Pitbulls are very easy to socialize early on. Because they don’t look intimidating as puppies, people gravitate toward them. This positive social exposure can ingrain in the Pitbull that he is loved and that humans are friends. This means he will think twice before snapping at random strangers in the future.

Remember, Pitbulls aren’t inherently dangerous. They are intrinsically more prone to being stereotyped, reflecting how they are treated.

The way humans look at a specific Pitbull reflects on his psyche. If everyone’s on edge around a Pitbull, it is easy to see why he would be cautious. This can make training a grown Pitbull harder than training other adult dogs. But as puppies, they’re very trainable and highly intelligent.

Key points:

  • Only get an adult Pitbull from a shelter if you are a confident trainer and individual. Owners should be assertive, calm, patient, and have lots of time to spend with the dog.
  • Don’t underestimate the importance of ongoing socialization and training. Pitties are intelligent dogs and may try to “play you” if you show any signs of weakness.
  • Discipline your dog using positive reinforcement training and never use aversive methods such as physical force or yelling. Studies have shown that using aversive training methods can compromise the physical and mental health of dogs and even make a dog more aggressive.

Should You Get a Pitbull?

Most of this article assumes a worst-case scenario just to drive home that Pitbulls can be a bad fit for many people. But you can safely get a Pitbull if you are willing to be a responsible owner/trainer.

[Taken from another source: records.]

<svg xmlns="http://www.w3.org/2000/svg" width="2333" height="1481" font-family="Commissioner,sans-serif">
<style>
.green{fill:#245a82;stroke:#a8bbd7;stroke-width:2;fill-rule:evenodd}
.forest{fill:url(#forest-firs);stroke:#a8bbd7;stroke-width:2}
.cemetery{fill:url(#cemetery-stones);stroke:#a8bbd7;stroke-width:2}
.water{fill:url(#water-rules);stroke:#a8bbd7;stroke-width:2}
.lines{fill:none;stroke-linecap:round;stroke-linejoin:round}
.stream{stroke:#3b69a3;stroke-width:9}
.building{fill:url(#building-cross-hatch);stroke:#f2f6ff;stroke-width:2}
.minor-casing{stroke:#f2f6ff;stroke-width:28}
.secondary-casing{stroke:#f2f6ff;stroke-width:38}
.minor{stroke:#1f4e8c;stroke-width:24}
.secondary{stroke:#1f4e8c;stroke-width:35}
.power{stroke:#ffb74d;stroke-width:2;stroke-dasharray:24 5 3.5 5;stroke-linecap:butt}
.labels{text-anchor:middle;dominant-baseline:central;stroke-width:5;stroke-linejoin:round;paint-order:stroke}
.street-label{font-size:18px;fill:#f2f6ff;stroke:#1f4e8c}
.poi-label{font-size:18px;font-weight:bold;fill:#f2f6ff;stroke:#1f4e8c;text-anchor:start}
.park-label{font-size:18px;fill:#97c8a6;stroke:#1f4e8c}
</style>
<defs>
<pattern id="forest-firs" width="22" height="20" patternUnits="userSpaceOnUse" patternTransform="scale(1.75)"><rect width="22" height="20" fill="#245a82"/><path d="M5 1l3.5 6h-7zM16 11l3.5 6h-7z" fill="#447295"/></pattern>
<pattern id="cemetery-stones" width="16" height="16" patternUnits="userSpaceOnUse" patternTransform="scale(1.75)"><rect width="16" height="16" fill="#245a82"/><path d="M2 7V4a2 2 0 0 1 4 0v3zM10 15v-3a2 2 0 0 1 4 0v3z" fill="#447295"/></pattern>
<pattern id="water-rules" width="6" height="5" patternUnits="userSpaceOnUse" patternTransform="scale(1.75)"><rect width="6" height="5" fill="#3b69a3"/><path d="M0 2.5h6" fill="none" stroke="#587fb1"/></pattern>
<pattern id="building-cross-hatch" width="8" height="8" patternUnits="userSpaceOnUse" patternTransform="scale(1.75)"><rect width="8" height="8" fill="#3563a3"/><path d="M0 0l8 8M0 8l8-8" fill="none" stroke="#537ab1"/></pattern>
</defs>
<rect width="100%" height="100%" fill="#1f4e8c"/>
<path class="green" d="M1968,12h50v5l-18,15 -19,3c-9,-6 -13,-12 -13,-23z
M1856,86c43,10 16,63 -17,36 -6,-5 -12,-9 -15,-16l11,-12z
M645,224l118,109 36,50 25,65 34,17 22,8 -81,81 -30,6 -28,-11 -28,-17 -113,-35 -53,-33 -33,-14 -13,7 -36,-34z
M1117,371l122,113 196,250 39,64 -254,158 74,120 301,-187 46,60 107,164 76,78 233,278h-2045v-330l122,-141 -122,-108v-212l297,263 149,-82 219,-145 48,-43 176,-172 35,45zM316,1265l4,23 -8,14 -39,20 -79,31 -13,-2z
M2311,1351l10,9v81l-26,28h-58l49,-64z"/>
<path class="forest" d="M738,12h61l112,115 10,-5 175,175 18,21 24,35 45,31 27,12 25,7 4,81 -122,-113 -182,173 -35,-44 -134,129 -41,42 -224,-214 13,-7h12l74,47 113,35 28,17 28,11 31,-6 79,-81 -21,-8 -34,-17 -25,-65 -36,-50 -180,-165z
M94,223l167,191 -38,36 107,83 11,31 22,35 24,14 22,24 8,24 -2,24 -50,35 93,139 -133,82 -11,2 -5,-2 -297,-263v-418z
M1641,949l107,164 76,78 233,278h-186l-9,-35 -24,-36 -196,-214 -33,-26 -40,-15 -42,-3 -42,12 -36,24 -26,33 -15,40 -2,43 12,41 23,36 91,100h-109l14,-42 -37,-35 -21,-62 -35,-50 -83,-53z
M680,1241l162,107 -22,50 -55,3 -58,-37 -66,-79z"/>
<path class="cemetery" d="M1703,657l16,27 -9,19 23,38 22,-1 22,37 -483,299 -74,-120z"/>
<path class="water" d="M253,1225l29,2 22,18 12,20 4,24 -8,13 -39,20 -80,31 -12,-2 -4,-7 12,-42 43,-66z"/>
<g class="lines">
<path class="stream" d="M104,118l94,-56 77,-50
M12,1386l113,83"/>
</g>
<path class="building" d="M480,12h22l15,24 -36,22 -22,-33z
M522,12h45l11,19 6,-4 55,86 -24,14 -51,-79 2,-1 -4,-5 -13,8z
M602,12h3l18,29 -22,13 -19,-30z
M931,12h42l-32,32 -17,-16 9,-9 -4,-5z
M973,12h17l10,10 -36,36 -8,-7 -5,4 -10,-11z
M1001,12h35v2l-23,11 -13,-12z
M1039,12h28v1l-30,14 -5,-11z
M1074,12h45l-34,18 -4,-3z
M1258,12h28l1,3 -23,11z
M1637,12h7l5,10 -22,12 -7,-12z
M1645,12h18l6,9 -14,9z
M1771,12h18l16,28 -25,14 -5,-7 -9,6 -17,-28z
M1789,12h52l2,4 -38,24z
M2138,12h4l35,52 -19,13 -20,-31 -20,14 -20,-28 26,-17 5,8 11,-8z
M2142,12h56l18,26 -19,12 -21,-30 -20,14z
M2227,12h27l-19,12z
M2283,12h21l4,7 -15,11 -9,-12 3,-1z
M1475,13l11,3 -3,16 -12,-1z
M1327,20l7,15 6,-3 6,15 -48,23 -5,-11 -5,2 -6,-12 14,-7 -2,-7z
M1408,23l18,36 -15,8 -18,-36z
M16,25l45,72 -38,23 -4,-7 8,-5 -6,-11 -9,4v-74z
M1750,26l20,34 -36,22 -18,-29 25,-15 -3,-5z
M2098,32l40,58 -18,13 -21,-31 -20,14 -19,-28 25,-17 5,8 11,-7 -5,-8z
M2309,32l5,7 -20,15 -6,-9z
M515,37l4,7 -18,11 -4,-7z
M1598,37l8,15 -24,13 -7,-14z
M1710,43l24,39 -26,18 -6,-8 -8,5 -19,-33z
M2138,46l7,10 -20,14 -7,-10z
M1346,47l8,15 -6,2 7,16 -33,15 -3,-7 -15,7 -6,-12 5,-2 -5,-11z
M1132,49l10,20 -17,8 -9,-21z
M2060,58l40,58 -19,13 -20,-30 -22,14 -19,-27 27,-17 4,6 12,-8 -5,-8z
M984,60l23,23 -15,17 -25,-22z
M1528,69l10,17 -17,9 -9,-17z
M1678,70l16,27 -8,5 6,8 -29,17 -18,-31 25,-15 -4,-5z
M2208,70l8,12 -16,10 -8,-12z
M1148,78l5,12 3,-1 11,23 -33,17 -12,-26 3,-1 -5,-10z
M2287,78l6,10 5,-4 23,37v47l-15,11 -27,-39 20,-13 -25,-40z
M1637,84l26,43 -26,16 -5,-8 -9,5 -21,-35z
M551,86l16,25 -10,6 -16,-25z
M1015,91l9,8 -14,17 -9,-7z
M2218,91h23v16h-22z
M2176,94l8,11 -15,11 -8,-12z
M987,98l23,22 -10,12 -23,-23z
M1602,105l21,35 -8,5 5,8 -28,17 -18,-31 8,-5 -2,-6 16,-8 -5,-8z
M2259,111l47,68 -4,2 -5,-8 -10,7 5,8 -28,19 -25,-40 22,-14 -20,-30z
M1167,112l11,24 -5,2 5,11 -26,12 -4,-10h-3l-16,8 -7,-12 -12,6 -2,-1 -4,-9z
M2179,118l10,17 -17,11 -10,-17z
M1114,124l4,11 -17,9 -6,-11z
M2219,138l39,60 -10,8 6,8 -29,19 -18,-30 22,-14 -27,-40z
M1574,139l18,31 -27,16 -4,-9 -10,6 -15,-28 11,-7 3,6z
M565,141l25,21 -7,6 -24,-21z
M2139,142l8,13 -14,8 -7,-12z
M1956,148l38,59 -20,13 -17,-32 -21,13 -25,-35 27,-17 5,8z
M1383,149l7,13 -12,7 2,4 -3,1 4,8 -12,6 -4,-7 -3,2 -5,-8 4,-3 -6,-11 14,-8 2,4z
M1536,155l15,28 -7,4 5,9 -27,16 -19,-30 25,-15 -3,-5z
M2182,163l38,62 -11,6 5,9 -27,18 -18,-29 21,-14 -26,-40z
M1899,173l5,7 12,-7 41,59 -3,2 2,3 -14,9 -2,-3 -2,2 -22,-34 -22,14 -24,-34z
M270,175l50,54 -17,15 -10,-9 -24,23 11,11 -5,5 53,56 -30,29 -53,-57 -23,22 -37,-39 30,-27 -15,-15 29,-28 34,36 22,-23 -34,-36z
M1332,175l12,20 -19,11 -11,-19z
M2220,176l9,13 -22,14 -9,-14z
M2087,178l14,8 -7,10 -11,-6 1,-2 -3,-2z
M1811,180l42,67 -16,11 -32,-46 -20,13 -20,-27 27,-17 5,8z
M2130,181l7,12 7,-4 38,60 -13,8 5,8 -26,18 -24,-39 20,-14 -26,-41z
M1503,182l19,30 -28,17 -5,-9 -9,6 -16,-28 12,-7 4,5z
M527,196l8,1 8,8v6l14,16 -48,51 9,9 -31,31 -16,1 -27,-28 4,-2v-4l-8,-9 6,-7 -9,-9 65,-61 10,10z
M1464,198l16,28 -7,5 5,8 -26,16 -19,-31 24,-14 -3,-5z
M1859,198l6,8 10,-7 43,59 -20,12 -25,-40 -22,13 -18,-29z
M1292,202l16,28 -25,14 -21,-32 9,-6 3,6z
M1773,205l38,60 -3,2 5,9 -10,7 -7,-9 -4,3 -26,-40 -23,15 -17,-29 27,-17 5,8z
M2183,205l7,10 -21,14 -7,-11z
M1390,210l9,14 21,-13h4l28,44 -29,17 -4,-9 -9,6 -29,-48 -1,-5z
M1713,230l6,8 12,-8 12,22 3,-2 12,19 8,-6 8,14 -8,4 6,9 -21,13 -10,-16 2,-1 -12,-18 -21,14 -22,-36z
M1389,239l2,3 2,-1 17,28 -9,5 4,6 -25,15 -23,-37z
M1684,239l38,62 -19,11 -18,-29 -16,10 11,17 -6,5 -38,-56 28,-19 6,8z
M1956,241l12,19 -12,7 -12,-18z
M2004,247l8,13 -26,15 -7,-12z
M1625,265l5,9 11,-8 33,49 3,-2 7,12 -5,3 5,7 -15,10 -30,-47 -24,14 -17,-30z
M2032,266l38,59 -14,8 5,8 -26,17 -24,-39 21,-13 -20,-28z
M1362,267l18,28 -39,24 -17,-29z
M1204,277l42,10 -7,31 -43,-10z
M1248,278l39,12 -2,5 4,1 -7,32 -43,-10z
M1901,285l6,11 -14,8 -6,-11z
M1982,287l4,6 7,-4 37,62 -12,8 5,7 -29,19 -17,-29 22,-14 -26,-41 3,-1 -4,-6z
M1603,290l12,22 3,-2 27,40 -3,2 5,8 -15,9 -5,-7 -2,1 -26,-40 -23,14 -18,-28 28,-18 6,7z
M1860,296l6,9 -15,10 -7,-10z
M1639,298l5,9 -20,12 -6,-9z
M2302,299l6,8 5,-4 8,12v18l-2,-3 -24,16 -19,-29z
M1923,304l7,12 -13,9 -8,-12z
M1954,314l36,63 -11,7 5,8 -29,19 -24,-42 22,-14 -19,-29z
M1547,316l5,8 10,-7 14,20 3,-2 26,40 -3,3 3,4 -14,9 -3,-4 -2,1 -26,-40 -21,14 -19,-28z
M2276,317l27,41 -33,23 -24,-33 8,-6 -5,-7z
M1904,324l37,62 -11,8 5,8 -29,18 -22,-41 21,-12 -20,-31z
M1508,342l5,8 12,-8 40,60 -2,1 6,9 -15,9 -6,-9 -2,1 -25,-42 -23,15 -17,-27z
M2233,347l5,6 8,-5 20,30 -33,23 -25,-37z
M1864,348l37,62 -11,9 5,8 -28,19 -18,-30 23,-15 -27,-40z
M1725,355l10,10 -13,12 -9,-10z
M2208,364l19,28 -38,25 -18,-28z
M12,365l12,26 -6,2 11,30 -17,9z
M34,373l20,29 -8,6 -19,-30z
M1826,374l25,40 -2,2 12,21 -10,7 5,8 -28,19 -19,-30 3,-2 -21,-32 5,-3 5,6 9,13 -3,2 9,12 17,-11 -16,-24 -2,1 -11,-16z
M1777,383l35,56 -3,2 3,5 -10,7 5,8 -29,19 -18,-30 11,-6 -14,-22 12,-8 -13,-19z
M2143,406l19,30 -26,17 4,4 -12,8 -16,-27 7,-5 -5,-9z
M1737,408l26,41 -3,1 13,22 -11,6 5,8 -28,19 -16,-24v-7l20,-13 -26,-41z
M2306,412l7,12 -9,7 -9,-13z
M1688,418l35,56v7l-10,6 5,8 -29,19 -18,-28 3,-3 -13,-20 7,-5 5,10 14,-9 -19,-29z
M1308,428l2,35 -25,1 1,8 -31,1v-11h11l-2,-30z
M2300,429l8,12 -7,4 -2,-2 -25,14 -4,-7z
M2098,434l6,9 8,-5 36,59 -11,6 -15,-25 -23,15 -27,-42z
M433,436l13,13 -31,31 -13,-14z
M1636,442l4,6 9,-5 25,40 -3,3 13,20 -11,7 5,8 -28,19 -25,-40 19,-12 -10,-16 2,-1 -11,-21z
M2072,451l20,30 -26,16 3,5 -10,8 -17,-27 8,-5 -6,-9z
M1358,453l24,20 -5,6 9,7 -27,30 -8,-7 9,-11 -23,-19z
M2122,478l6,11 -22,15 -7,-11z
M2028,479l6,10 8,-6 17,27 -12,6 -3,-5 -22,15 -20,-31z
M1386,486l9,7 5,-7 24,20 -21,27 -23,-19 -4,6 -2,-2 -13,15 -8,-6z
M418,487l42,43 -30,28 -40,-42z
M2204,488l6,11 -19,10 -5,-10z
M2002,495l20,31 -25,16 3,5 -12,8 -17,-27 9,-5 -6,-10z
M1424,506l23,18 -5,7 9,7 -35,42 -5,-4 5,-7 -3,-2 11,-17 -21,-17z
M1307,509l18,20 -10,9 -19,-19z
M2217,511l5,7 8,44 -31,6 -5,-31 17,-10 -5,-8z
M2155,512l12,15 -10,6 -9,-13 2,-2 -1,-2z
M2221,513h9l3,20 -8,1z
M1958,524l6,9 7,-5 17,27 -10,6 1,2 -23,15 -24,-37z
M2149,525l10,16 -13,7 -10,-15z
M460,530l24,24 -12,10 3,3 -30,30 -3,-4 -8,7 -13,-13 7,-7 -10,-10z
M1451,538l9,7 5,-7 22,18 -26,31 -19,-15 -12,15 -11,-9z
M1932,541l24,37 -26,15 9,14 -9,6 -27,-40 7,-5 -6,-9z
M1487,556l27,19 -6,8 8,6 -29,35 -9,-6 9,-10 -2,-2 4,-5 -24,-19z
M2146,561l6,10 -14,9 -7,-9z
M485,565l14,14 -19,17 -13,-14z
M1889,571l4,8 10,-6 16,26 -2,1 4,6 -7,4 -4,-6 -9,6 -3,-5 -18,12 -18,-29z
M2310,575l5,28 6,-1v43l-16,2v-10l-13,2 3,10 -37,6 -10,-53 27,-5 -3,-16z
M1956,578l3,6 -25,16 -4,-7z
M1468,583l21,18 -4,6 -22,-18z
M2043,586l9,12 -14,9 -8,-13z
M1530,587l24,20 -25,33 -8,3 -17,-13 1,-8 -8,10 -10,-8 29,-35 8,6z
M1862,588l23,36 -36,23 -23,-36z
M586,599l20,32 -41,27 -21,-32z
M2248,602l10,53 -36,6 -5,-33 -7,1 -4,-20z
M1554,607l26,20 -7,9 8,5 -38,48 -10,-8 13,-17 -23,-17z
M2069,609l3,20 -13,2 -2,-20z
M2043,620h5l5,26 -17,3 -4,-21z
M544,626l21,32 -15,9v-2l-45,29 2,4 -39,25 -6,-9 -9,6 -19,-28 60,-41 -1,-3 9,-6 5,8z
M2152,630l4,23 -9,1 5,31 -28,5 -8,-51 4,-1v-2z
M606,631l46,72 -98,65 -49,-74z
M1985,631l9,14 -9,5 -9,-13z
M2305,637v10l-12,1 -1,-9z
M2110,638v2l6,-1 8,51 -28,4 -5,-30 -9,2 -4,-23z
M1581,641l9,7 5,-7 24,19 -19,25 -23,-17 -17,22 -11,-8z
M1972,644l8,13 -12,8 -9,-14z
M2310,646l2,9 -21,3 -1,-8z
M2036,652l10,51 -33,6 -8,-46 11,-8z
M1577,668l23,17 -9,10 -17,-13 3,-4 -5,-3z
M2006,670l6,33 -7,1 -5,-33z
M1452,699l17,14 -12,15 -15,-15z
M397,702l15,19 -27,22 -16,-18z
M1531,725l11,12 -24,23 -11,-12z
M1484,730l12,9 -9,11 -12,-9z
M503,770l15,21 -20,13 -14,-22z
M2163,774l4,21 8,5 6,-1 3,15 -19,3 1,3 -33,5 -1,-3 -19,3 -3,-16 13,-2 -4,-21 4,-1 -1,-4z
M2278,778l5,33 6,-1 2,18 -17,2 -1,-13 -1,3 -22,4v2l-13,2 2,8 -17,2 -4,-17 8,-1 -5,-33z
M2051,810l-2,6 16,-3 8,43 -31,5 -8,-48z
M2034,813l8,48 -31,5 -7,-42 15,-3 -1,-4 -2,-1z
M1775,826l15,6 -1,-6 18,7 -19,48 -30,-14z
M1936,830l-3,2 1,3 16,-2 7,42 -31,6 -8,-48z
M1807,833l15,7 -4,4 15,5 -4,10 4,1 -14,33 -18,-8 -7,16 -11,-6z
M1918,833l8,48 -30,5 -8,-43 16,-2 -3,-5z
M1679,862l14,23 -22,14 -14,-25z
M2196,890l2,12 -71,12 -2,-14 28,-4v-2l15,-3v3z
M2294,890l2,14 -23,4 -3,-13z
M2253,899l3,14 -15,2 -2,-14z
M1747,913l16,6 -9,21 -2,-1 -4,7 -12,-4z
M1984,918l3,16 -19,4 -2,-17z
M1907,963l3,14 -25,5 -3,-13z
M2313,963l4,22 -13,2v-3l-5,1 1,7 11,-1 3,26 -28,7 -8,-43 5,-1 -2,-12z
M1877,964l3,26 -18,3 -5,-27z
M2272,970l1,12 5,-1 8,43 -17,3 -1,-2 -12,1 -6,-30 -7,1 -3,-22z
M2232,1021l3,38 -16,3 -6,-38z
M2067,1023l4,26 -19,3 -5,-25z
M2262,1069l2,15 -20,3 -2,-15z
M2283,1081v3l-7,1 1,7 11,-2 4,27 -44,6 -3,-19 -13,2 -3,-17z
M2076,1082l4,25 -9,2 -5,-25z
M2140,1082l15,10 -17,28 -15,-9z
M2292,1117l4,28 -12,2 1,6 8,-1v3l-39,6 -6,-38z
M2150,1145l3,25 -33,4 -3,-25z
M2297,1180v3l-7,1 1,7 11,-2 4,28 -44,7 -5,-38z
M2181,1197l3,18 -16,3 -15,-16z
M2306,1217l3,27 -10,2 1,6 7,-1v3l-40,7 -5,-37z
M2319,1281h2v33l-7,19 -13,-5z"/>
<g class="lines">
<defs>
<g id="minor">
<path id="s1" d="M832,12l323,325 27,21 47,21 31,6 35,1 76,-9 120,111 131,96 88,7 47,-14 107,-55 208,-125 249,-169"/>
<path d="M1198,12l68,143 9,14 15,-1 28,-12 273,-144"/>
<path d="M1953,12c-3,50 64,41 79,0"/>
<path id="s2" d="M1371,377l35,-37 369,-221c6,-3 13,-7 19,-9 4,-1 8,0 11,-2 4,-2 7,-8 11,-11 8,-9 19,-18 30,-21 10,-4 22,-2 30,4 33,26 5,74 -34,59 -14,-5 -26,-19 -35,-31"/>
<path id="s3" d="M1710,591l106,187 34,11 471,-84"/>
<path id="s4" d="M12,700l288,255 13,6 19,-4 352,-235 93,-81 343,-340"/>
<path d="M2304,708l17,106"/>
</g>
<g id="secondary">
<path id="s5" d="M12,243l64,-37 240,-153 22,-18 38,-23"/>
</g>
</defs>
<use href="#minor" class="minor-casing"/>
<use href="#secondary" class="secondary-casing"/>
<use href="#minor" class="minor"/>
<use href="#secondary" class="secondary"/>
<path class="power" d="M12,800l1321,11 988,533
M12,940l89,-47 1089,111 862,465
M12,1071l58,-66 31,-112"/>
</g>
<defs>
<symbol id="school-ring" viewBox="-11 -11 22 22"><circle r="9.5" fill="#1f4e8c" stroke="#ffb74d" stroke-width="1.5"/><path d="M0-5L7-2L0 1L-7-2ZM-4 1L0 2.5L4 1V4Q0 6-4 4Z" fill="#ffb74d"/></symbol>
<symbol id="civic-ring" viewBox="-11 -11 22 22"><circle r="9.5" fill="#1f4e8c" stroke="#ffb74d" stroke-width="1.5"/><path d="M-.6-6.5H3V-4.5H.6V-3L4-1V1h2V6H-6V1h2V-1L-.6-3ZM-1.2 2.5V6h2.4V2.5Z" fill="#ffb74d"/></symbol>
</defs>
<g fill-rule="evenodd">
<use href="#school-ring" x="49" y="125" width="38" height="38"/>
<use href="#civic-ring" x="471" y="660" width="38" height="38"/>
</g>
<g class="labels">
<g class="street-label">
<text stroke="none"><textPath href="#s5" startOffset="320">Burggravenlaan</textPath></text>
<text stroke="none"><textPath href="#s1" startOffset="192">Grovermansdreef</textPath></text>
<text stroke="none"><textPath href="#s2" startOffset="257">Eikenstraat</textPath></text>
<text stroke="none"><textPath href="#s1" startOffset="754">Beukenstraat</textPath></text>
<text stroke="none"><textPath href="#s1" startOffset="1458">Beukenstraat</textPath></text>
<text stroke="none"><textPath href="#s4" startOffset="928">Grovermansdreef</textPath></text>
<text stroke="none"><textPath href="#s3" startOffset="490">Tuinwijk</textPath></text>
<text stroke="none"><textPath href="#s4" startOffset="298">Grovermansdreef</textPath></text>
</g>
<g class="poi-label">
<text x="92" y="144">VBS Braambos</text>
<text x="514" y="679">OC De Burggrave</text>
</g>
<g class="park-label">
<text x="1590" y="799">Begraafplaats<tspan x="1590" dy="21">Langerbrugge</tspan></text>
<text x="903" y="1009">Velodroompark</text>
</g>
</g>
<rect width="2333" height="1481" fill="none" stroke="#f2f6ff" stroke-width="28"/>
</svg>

You should get a Pitbull if:

  • You can get one as a puppy and socialize him well 
  • You can feed and exercise the dog 
  • You’re willing to be patient and strict where required
  • You are strong-willed and confident

Pitbulls are very intimidating dogs because of their reputation and breeding history. But at the end of the day, they are lovable and affectionate dogs to many owners. And the quicker they assimilate into a family and the better they are treated, the better they get. But if the trainer is bad or even inexperienced, the Pitbull will also be bad.